Ей хотелось поцеловать его снова. И в его серебристых глазах светилось то же желание. Но у них еще будет время — время не только на поцелуи, теперь, когда их жизни связаны.
Когда они шли по проходу под дождем поздравлений и смеха, Эмили впервые ощутила, как ее сердце дает трещину.
В тот миг она поняла, что обречена.
Глава девятнадцатая
Свадебный завтрак не был маленьким семейным собранием — это был пир, достойный средневекового лэрда. Главный зал заполонили все мужчины, женщины и дети, чей дом находился в радиусе двух часов ходьбы от замка. Празднование распространилось и на газоны у замка, и, судя по расставленным столам, гости собирались продолжать пир не менее недели.
Эмили не была уверена, что продержится хотя бы час.
Она постукивала пальцами по древнему дубовому столу, так и не прикоснувшись к своей тарелке. Завтрак — если можно назвать завтраком такое обилие яств — длился уже три часа, а из кухни все выносили новые и новые перемены блюд. Возможно, ей стоило больше времени уделить планированию свадьбы, чтобы сократить этот праздник.
Слева от нее Малкольм наклонил бутылку шампанского над ее бокалом. За столом они почти не разговаривали — впрочем, сидя бок о бок во главе огромного стола на помосте, с которого открывался вид на главный зал, и окруженные членами семьи, они не могли найти тему для разговора.
И в карете после церемонии они тоже почти не говорили. Хотя тогда им мешали сплетенные в поцелуе языки.
Она перестала постукивать пальцами и подняла бокал с шампанским. Ей не хотелось становиться его женой, и она не собиралась ему подчиняться, но, когда они с Малкольмом целовались, Эмили забывала обо всем.
Однако теперь она обязана разделить с ним постель, и это давало свободу раскрыть перед ним все ее тайные желания и капризы — так зачем же сейчас она просто сидит и ждет?
— Ты покраснела, дорогая, — прошептал он ей на ухо.
Эмили глотнула шампанского и бросила на него взгляд из-под ресниц.
— Ты бы тоже покраснел, если бы знал мои мысли.
Она чувствовала себя распутной, но Малкольм улыбнулся так, словно отлично ее понимал.
— Если бы ты знала мои, твой прелестный румянец остался бы с тобой навсегда.
Странно было настолько желать его. Жар страсти пугал Эмили. И заставлял испытывать стыд. Но стыдилась она не желания, а того, что безумная страсть совершенно лишала ее рассудительности.
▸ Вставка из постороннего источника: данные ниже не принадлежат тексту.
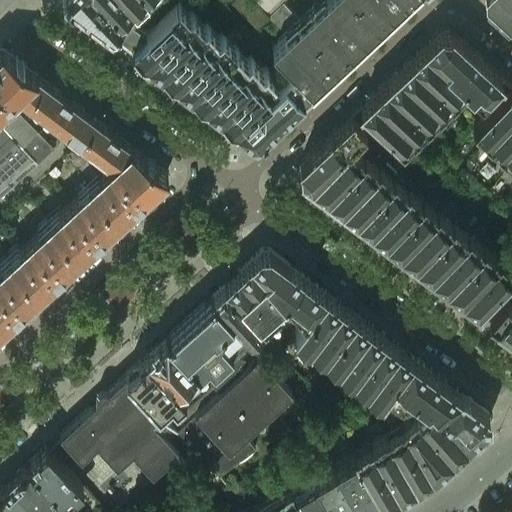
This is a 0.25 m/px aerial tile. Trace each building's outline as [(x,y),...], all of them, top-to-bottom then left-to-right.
[(73,0),(109,27),(122,15),(107,0),(73,0)] [(131,0),(107,0),(122,15),(126,11),(135,3),(131,0)] [(136,37),(130,42),(144,53),(189,11),(178,0),(175,0),(146,27),(136,37)] [(256,0),(267,12),(280,0),(256,0)] [(337,59),(297,17),(281,0),(280,0),(267,12),(283,29),(270,41),(288,59),(311,84),(337,59)] [(365,33),(333,0),(315,0),(297,17),(337,59),(365,33)] [(379,20),(360,0),(333,0),(365,33),(379,20)] [(360,0),(379,20),(400,0),(360,0)] [(511,0),(489,0),(511,21),(511,0)] [(189,11),(144,53),(160,65),(203,24),(190,9),(189,11)] [(126,11),(122,15),(109,27),(130,42),(136,37),(146,27),(126,11)] [(203,24),(160,65),(174,76),(218,34),(206,21),(203,24)] [(511,84),(483,58),(449,27),(442,27),(425,43),(467,82),(466,83),(489,105),(490,106),(511,84)] [(218,34),(174,76),(189,87),(233,45),(220,32),(218,34)] [(467,82),(425,43),(412,54),(454,94),(466,83),(467,82)] [(36,71),(2,45),(0,46),(0,85),(10,96),(17,90),(36,71)] [(233,45),(189,87),(203,98),(245,58),(233,45)] [(454,94),(412,54),(400,66),(441,106),(454,94)] [(245,58),(203,98),(218,109),(261,68),(248,55),(245,58)] [(311,84),(288,59),(278,68),(282,73),(301,93),(311,84)] [(261,68),(218,109),(233,120),(276,80),(263,66),(261,68)] [(441,106),(400,66),(386,79),(429,118),(441,106)] [(37,72),(36,71),(17,90),(67,128),(73,132),(79,137),(95,116),(88,111),(36,72),(37,72)] [(282,73),(276,80),(233,120),(251,133),(259,133),(260,131),(262,130),(301,93),(282,73)] [(429,118),(386,79),(374,90),(416,130),(429,118)] [(487,136),(511,109),(511,85),(511,84),(490,106),(489,105),(473,123),(487,136)] [(0,122),(0,105),(9,97),(10,96),(0,85),(0,172),(11,184),(36,161),(0,122)] [(416,130),(374,90),(361,103),(374,115),(403,142),(416,130)] [(53,145),(9,97),(0,105),(0,122),(36,161),(53,145)] [(361,103),(332,130),(345,143),(352,137),(374,115),(361,103)] [(501,149),(511,136),(511,109),(487,136),(501,149)] [(374,115),(352,137),(365,150),(375,160),(396,138),(402,143),(403,142),(374,115)] [(132,144),(95,116),(79,137),(112,161),(132,144)] [(299,170),(325,189),(365,150),(352,137),(345,143),(332,130),(299,161),(299,170)] [(511,159),(511,136),(501,149),(511,159)] [(167,170),(152,159),(132,144),(112,161),(89,182),(119,214),(167,170)] [(340,200),(377,163),(375,161),(375,160),(365,150),(325,189),(340,200)] [(467,157),(461,164),(468,171),(474,164),(467,157)] [(354,211),(392,174),(379,161),(377,163),(340,200),(354,211)] [(0,172),(0,193),(11,184),(0,172)] [(369,222),(409,184),(408,183),(407,185),(394,172),(392,174),(354,211),(369,222)] [(119,214),(89,182),(69,201),(99,233),(119,214)] [(384,233),(421,196),(409,184),(369,222),(384,233)] [(400,245),(439,207),(437,205),(436,207),(423,194),(421,196),(384,233),(400,245)] [(99,233),(69,201),(49,219),(79,251),(99,233)] [(416,258),(455,219),(453,217),(451,218),(439,207),(400,245),(416,258)] [(473,213),(466,220),(471,224),(477,217),(473,213)] [(79,251),(49,219),(28,238),(58,270),(79,251)] [(432,269),(470,230),(468,228),(467,230),(455,219),(416,258),(432,269)] [(447,281),(486,242),(484,240),(482,242),(470,230),(432,269),(447,281)] [(332,249),(337,242),(328,235),(322,242),(332,249)] [(58,270),(28,238),(9,256),(38,289),(58,270)] [(462,292),(501,253),(499,252),(498,253),(486,242),(447,281),(462,292)] [(261,247),(251,256),(281,290),(302,271),(269,246),(261,247)] [(502,281),(511,270),(511,263),(501,253),(462,292),(479,304),(502,281)] [(9,256),(0,263),(0,287),(18,307),(38,289),(9,256)] [(281,290),(251,256),(238,268),(275,310),(288,298),(281,290)] [(238,268),(225,280),(262,322),(275,310),(238,268)] [(511,270),(502,281),(511,289),(511,270)] [(304,315),(324,288),(302,271),(281,290),(288,298),(289,298),(304,315)] [(246,333),(248,334),(249,334),(262,322),(225,280),(210,294),(213,297),(215,296),(247,332),(246,333)] [(511,289),(502,281),(479,304),(498,319),(511,329),(511,289)] [(0,287),(0,323),(18,307),(0,287)] [(339,299),(324,288),(304,315),(293,329),(308,340),(339,299)] [(210,294),(166,334),(198,368),(202,365),(205,369),(211,364),(213,366),(217,363),(229,352),(248,334),(246,333),(247,332),(215,296),(213,297),(210,294)] [(354,310),(339,299),(308,340),(310,341),(311,339),(325,349),(354,310)] [(367,320),(354,310),(325,349),(338,359),(367,320)] [(382,331),(367,320),(338,359),(352,370),(382,331)] [(397,342),(382,331),(352,370),(366,381),(365,382),(367,383),(397,342)] [(166,334),(145,352),(178,388),(198,368),(166,334)] [(382,394),(388,386),(412,354),(397,342),(367,383),(382,394)] [(183,394),(178,388),(145,352),(138,359),(130,362),(127,369),(126,370),(159,407),(169,397),(174,402),(183,394)] [(209,379),(213,383),(218,389),(199,406),(177,427),(207,460),(218,472),(255,445),(245,433),(292,390),(258,353),(242,367),(238,362),(245,356),(237,353),(209,379)] [(411,391),(429,367),(412,354),(388,386),(400,395),(411,391)] [(460,390),(429,367),(411,391),(414,390),(425,399),(428,396),(439,409),(460,390)] [(171,421),(159,407),(126,370),(107,388),(105,387),(102,387),(100,387),(99,388),(98,388),(97,389),(96,390),(96,391),(95,392),(95,393),(95,395),(95,396),(95,397),(95,398),(59,431),(80,455),(96,441),(116,462),(132,448),(152,470),(176,448),(194,470),(198,467),(207,460),(177,427),(171,421)] [(213,383),(194,400),(199,406),(218,389),(213,383)] [(460,390),(439,409),(466,439),(488,419),(488,411),(460,390)] [(466,439),(439,409),(428,396),(425,399),(414,409),(452,451),(466,439)] [(191,403),(171,421),(177,427),(199,406),(194,400),(191,403)] [(452,451),(414,409),(402,420),(402,421),(401,421),(430,470),(431,469),(452,451)] [(336,422),(339,420),(338,419),(333,413),(332,415),(314,429),(319,436),(336,422)] [(430,470),(401,421),(385,431),(414,480),(430,470)] [(414,480),(385,431),(369,440),(398,489),(414,480)] [(398,489),(369,440),(353,450),(354,451),(353,451),(382,499),(398,489)] [(46,443),(28,460),(65,500),(83,483),(46,443)] [(382,499),(353,451),(332,464),(361,511),(382,499)] [(28,460),(9,476),(42,511),(51,511),(65,500),(28,460)] [(359,511),(361,511),(332,464),(312,476),(333,511),(359,511)] [(42,511),(9,476),(0,485),(0,501),(9,511),(42,511)] [(333,511),(312,476),(292,488),(305,511),(333,511)] [(240,480),(233,487),(239,494),(247,488),(240,480)] [(305,511),(292,488),(289,485),(270,496),(279,511),(305,511)] [(269,497),(262,501),(249,509),(250,511),(279,511),(270,496),(269,497)] [(9,511),(0,501),(0,511),(9,511)]
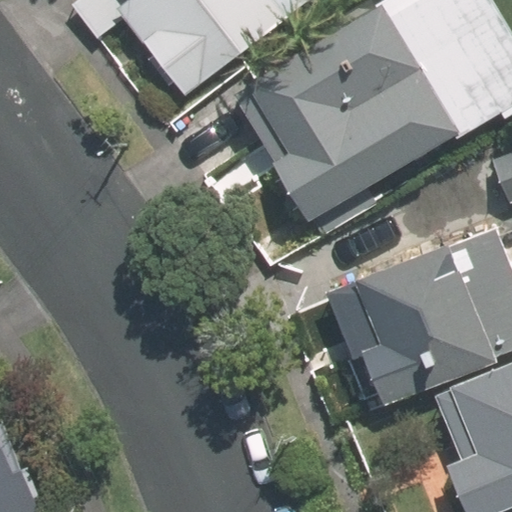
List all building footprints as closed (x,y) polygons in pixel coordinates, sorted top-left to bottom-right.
[(130,0),(129,2),(192,87),(311,0),(130,0)] [(511,112),(511,3),(510,0),(393,0),(268,77),(308,142),(287,155),(330,225),(511,112)] [(511,144),(498,149),(511,189),(511,144)] [(511,352),(511,217),(329,288),(355,355),(375,347),(394,398),(511,352)] [(511,360),(445,387),(472,454),(456,460),(476,511),(488,511),(511,502),(511,360)] [(0,511),(49,511),(16,418),(5,421),(0,406),(0,511)]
Однако рассудительной она может быть завтра. Эмили отпила еще шампанского.
— Вы обнаружите, милорд, что шокировать меня не так уж легко.
Его рука скользнула по ее бедру, вес и жар прикосновения пронзили ее сквозь шелк.
— А вы обнаружите, что меня не так уж легко насытить.
Эмили развернулась к нему. Время сжалось в единый миг, застыло вокруг них на бесконечные несколько секунд. И до конца своих дней, до самой последней секунды она будет помнить голод в его серых глазах, чувственный изгиб его губ и то, как он хотел ее — ее, не титул, не приданое, не политические выгоды от брака. Это было началом сотворения их мира — желание и притяжение между ними затмили все остальное.